Given text:

[Begin]

Sunday, November 27, 2011

ALTA Conference in Kansas City

A few weeks ago Jessica, Logan, and I packed the car up and drove 13 hours from Detroit down to Kansas City to attend the conference of the American Literary Translators Association. This is definitely my favorite conference and it was great to see some of our old friends and to meet new ones too.

While at the conference I recorded a few brief videos with several of the attendees and will be sharing them on this blog over the course of the next few weeks.

Usually when I go to the ALTA conference the highlight for me is attending the bilingual readings organized by Alexis Levitin, and this year was no different. My favorite session was the Germanic languages reading, particularly Emily Banwell's translation of a novel excerpt by Rayk Wieland and Roger Greenwald's hilarious reading of his translation of poems by Niels Frank. I would definitely recommend picking up Roger's translation from Book Thug.

An odd moment occurred when Open Letter Books publisher Chad Post and I were grabbing an early coffee before one of the sessions ended. A group of electricians (from another conference) walked by the coffee and treats table and, after noticing a sign mentioning that the snacks were for the ALTA conference, one man said "literary translators" in a disdainful tone one might use when referring to a group of people as "assholes!"

Not sure what that was all about.

[End]

Extracted entries:

[Begin]

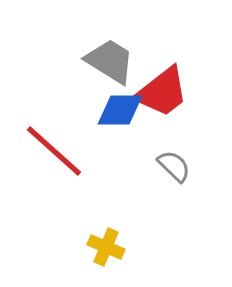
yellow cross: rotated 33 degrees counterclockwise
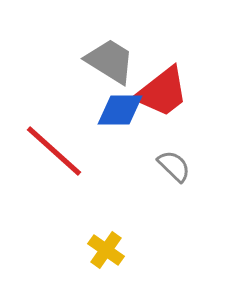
yellow cross: moved 3 px down; rotated 12 degrees clockwise
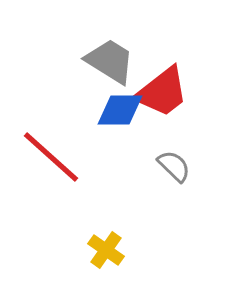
red line: moved 3 px left, 6 px down
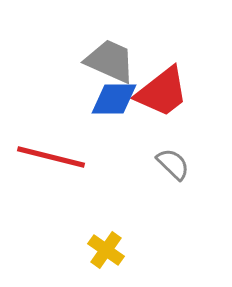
gray trapezoid: rotated 8 degrees counterclockwise
blue diamond: moved 6 px left, 11 px up
red line: rotated 28 degrees counterclockwise
gray semicircle: moved 1 px left, 2 px up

[End]

Exercise:
Return, word for word, the passage of the ALTA conference post that begins at the words "A few weeks" and stops after "next few weeks.".

Exercise result:
A few weeks ago Jessica, Logan, and I packed the car up and drove 13 hours from Detroit down to Kansas City to attend the conference of the American Literary Translators Association. This is definitely my favorite conference and it was great to see some of our old friends and to meet new ones too.

While at the conference I recorded a few brief videos with several of the attendees and will be sharing them on this blog over the course of the next few weeks.